3b1g Tue 20-Nov-12 15:09:10

Can this be added to his IEP? It would make sure that everyone is aware of it at least. And YANBU.

takataka Tue 20-Nov-12 15:16:06

Have you asked the 1 on 1 person to make sure he doesn't loose his stuff? He/she might not realise it is an issue if you haven't said

From what I have seen of 1on1 teachers/TAs, it is pretty full on and I don't think that this has slipped by is terrible. It doesn't need to be a big deal I don't think?

Kafri Tue 20-Nov-12 15:27:09

Hi, YADNBU! I work with kids with Autism and challenging behaviour on a 1:1, 2:1 basis so I'm working on similar needs to your son. I always make sure I knw what my boys have with them to ensure it all returns safely. Whether its coats/hats etc or other things like transition items or comm aids.

That being said, there has been the odd occasion where things have been put down and left - I.e getting everyone organised at the swimming pool but its never a case of things going missing - and honesty with my boys parents 'I'm really sorry, I'm nipping back to the pool' is always appreciated.

The only thing we manage to 'lose' are board maker symbols so I spend many an evening reprinting, laminating and Velcro ing symbols to keep comm aids complete. ;-)

HecatePropylaea Tue 20-Nov-12 16:04:31

Sorry. Had to go on school run!

Yes, it's happened a few times now. He started there in September.

And yes, his 1:1 is for the entire school day. I handover in the morning and he is 1:1 until he is handed over at the end of the school day, so he is 1:1 at lunch and break.

I don't want to make it a big deal, but it's expensive! Jumpers are £15 each! but I don't want to come across as nagging or do anything to sour the really brilliant relationship I have with the school by coming across like I'm bitching about jumpers and coats, when they really go all out for him and his brother.

but, like I say, I just can't afford to keep replacing stuff.

I wouldn't expect them to follow him round carrying all his stuff (although he would LOVE that grin ) but yes, "X, have you got your..." would be great. The aim is of course to get to the point where he is independent. Well, as independent as possible. He will never achieve independence, sadly. But that's a process and he's not there yet or anywhere close.

Kafri Tue 20-Nov-12 16:23:00

If you have to keep paying for these items, then I would defo be saying something. Your soe is funded for his 1:1 for a reason - to support him in his needs. One of his needs is taking care of his possessions.

I look at my job as a real way to make a difference to the lives of the kids I support. Not only at school but as they move in to adult services. The more we can achieve in school by way of independence, the better off they will be as they move into adult life.

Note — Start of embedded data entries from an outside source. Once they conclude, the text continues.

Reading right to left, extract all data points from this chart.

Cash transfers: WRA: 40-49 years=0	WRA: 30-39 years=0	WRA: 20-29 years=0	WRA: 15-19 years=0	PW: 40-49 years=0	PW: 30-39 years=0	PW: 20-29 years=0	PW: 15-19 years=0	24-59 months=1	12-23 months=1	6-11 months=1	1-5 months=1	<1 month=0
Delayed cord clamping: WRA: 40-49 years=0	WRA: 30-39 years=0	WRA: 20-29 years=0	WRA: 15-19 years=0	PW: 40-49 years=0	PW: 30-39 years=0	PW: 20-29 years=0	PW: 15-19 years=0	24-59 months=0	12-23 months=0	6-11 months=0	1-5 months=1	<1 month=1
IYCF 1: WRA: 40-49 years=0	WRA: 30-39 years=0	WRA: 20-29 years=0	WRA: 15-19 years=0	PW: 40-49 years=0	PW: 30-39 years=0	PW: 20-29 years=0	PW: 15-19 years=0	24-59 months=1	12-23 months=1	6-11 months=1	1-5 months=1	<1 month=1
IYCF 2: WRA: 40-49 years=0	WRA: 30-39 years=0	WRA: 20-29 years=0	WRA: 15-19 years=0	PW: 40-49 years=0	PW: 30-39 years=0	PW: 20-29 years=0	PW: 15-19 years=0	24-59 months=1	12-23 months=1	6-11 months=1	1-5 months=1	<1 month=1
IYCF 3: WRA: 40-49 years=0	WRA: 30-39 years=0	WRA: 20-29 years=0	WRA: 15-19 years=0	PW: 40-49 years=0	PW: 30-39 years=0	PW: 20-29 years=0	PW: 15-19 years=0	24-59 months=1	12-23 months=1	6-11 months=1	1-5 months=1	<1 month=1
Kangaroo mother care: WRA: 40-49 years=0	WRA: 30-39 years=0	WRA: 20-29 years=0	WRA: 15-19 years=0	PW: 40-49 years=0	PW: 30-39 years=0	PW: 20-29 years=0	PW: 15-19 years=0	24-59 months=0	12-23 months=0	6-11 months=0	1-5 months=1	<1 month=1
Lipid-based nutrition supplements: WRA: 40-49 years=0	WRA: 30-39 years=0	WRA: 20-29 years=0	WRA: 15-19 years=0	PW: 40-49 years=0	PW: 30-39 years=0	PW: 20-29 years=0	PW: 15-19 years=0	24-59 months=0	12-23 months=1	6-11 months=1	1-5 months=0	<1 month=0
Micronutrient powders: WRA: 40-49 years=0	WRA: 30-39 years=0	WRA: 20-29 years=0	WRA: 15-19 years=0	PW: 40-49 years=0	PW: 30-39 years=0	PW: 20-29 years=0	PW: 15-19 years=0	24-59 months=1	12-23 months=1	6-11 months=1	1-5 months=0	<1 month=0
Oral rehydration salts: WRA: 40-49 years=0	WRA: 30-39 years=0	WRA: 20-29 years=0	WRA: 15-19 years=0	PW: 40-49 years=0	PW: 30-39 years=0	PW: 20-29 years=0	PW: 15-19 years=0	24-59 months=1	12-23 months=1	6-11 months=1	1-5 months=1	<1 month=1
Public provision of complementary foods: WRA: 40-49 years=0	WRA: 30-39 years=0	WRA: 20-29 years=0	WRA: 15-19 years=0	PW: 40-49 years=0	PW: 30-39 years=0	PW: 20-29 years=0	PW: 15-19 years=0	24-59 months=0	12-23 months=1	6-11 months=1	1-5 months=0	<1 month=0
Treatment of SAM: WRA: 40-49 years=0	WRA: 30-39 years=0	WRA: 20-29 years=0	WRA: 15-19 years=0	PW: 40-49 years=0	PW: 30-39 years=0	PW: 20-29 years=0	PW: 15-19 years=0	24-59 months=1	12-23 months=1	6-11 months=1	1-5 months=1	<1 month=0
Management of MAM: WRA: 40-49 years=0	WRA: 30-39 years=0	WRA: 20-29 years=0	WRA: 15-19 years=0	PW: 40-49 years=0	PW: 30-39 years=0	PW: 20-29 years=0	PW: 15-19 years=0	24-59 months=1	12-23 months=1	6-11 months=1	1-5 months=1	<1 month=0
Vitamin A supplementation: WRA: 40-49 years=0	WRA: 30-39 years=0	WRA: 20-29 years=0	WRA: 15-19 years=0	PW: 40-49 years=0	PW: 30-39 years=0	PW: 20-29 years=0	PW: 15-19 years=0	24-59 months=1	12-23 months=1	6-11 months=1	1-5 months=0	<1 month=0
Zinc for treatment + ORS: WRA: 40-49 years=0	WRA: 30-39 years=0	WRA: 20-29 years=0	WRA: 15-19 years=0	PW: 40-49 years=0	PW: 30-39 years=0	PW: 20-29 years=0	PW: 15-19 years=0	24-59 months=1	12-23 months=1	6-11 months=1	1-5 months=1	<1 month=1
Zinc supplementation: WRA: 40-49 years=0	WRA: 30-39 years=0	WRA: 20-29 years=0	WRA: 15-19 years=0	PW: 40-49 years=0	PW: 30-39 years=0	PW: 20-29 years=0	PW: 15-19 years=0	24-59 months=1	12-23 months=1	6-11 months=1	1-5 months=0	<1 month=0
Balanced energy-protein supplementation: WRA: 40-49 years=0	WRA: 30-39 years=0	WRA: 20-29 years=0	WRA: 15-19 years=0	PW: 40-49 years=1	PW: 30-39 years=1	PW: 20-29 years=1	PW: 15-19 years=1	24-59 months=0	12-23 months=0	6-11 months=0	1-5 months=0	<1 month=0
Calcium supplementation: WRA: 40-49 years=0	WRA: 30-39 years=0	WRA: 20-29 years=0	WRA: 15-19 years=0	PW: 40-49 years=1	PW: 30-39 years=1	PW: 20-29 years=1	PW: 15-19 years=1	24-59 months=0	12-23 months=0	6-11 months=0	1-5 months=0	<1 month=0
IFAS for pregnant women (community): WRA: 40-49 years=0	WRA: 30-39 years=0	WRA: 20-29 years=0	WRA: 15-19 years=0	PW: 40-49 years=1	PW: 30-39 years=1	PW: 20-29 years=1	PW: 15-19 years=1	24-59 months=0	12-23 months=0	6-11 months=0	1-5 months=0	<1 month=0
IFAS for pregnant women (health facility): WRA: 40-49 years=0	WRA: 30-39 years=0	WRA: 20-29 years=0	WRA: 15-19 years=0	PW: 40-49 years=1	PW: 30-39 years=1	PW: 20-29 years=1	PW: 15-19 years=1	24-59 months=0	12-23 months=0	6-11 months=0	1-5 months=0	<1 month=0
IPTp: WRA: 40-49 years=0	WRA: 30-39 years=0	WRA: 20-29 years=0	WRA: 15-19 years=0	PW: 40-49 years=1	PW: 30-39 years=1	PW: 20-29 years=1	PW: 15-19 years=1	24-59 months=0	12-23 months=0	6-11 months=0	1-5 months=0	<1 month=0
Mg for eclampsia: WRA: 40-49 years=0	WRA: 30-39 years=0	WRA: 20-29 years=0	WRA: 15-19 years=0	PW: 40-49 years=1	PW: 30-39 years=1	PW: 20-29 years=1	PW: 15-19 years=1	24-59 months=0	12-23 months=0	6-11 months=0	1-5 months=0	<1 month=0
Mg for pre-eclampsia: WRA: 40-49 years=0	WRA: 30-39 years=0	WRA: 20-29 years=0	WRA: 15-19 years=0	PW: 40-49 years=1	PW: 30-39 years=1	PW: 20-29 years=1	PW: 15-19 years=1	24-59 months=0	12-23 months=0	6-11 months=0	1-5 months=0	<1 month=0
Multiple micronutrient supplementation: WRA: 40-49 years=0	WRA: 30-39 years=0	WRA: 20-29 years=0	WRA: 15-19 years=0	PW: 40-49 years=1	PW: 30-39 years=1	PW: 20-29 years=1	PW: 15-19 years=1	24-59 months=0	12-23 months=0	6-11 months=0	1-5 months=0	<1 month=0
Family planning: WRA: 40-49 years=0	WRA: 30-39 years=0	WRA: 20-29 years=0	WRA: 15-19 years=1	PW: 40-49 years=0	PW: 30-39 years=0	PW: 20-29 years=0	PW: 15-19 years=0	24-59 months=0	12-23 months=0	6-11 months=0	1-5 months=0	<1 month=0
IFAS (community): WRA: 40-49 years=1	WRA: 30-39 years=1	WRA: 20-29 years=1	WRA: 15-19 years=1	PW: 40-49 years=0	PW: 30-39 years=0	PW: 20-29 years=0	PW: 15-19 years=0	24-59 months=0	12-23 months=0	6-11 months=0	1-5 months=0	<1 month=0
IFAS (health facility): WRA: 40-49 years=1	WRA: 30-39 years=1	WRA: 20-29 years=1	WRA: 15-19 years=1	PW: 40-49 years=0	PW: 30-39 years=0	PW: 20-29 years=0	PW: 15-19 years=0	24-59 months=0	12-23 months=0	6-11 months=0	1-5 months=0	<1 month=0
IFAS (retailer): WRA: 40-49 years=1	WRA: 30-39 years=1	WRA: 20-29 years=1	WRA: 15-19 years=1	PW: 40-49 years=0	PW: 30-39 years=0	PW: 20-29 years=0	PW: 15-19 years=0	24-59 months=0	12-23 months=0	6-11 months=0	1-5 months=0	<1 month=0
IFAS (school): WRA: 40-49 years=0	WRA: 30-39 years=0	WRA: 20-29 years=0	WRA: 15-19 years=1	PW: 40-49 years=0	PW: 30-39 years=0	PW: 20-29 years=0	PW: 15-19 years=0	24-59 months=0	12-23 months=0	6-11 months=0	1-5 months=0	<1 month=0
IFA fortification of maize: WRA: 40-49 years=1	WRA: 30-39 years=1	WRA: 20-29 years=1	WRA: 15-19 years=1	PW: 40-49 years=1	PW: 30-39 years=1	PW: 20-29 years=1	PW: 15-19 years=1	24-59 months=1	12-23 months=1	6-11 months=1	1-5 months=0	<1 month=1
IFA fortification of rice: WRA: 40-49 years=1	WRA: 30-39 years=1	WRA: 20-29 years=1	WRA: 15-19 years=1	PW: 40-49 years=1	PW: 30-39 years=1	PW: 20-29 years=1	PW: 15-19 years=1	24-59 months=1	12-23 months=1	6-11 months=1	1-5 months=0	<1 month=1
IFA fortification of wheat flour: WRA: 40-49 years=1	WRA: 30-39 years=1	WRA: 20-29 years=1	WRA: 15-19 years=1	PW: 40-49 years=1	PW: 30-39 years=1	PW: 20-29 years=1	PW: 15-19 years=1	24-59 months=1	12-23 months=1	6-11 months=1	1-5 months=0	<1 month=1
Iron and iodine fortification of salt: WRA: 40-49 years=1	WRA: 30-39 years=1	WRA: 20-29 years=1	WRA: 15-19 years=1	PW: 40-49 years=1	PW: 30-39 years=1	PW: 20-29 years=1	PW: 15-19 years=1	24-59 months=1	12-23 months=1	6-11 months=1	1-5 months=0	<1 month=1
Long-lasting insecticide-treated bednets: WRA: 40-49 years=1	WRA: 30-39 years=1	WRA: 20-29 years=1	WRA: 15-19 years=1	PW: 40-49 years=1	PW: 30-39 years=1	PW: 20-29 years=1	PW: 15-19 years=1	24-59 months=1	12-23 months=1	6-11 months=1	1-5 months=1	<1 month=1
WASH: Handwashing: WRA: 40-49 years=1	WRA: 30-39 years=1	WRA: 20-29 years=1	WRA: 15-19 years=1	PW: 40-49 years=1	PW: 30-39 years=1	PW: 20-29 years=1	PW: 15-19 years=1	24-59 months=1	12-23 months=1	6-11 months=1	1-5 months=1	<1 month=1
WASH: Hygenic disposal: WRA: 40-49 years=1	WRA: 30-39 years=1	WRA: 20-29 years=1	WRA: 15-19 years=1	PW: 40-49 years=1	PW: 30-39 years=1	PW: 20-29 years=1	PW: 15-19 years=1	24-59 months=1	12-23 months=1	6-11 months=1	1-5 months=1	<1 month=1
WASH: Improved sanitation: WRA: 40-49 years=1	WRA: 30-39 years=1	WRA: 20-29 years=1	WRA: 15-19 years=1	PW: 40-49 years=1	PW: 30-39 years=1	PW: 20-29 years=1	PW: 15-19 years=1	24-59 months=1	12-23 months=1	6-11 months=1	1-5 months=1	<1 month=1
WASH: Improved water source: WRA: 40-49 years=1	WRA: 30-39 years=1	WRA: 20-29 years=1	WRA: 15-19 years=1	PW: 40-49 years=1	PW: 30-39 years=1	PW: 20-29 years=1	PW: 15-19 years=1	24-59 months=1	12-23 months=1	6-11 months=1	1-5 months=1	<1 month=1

Looking after his things is just as valid a part of independence as learning to make simple meals, or getting dressed or personal hygiene etc (obviously those are the needs of my boys at school, not necessarily yours)

CailinDana Tue 20-Nov-12 16:23:26

I think 3b's suggestion to make it part of his IEP is a really good one. Keeping track of stuff is an important life skill and it could be taught across the day using a visual schedule. So in the morning you and his LSA velcro a picture of each item he needs to keep track of to his schedule and at certain times of the day - after break, after lunch, etc they check the schedule together to see if anything's missing, with the aim that eventually he's doing this independently and without the need for a schedule.

I think you are perfectly right to bring this up with the school. It is crazy for you to have to replace jumpers regularly.

FannyFifer Tue 20-Nov-12 16:25:25

If he is 1-1 then surely the person is responsible for his belongings as well as him.

YANBU

AmberLeaf Tue 20-Nov-12 16:32:20

Yeah it definitely needs addressing, I can see that would get expensive!

3b1g Tue 20-Nov-12 20:02:27

DS1 (NT but poor organisational skills) used to have a hand shape with the five things he needed to remember written on the fingers. Eventually he didn't need the visual aid as he could just look at his hand and it would remind him of the five things.